SEMPHISH: A Phishing Detection Tool Based on Semantic Hashes
| Title | SEMPHISH: A Phishing Detection Tool Based on Semantic Hashes |
| Publication Type | Conference Paper |
| Year of Publication | 2025 |
| Authors | Romeo, F, Blefari, F, Pironti, FAurelio, Lupinacci, M, Furfaro, A, Otranto, F |
| Conference Location | The 12th International Conference on Future Internet of Things and Cloud (FiCloud 2025) |
| Abstract | Phishing is a type of social engineering attack in which users are deceived into performing specific actions, often under the guise of a legitimate organization such as Google, their employer, or a financial institution.

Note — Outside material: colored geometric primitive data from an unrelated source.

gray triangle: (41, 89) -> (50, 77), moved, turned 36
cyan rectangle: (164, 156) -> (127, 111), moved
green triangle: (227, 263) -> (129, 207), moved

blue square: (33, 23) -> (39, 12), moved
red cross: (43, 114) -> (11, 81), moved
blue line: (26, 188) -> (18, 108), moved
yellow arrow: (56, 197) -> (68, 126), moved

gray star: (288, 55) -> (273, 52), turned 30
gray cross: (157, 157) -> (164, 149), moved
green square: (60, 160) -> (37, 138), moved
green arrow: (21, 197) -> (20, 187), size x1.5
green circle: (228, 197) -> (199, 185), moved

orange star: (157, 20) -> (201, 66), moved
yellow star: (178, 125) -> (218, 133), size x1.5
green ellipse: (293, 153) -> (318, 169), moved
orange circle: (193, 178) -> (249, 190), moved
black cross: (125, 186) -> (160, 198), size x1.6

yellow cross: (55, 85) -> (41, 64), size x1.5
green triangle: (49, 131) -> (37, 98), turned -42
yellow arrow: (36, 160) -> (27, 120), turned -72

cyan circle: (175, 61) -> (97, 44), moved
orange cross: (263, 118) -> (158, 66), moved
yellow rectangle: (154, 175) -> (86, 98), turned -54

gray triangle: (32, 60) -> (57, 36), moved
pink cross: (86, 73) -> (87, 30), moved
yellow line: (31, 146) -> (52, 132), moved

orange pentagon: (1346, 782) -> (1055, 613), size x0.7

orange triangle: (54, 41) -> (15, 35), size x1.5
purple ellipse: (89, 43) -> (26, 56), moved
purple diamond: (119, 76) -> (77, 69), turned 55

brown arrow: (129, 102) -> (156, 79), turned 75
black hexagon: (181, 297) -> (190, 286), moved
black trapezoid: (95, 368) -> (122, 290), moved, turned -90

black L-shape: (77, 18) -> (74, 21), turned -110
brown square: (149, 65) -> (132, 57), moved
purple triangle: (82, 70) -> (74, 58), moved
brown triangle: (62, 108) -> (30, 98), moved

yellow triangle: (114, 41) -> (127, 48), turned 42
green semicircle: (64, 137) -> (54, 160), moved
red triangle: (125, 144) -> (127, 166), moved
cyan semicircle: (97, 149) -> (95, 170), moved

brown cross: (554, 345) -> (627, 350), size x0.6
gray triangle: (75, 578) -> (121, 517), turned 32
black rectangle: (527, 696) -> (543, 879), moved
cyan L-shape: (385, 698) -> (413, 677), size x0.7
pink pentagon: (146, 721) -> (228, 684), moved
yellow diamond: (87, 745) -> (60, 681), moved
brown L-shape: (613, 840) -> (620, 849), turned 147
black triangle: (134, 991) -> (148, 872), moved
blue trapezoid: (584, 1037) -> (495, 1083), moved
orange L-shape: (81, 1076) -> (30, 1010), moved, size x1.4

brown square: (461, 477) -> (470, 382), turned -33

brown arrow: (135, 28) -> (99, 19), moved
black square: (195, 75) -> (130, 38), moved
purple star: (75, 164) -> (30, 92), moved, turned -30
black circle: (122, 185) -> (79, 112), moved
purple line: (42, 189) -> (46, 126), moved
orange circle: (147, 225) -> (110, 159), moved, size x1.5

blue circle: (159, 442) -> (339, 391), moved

This paper presents SEMPHISH, a phishing detection tool that leverages semantic hashes and machine learning techniques to identify webpages that visually or structurally mimic well-known legitimate websites. The underlying approach relies on Semantic Hashing techniques, applied to both the source code and screenshots of webpages, to compute similarity scores. The extracted similarity scores are subsequently analyzed using machine learningbased classifiers. To evaluate the performance of SEMPHISH, a custom dataset has been built. Multiple performance metrics were evaluated through extensive experimentation with various machine-learning algorithms. This enabled assessing the impact on detection performance of each similarity score individually, as well as evaluating the hybrid approach leveraging multiple scores. Additionally, it facilitated determining the optimal algorithm and parameter configuration for detecting, preventing, and mitigating phishing threats. The configuration of SEMPHISH which leverages the eXtreme Gradient Boosting classifier performed the best by scoring an accuracy of 95.15% and an F1-score of 94.99% on the analyzed dataset. |
| DOI | 10.1109/FiCloud66139.2025.00009 |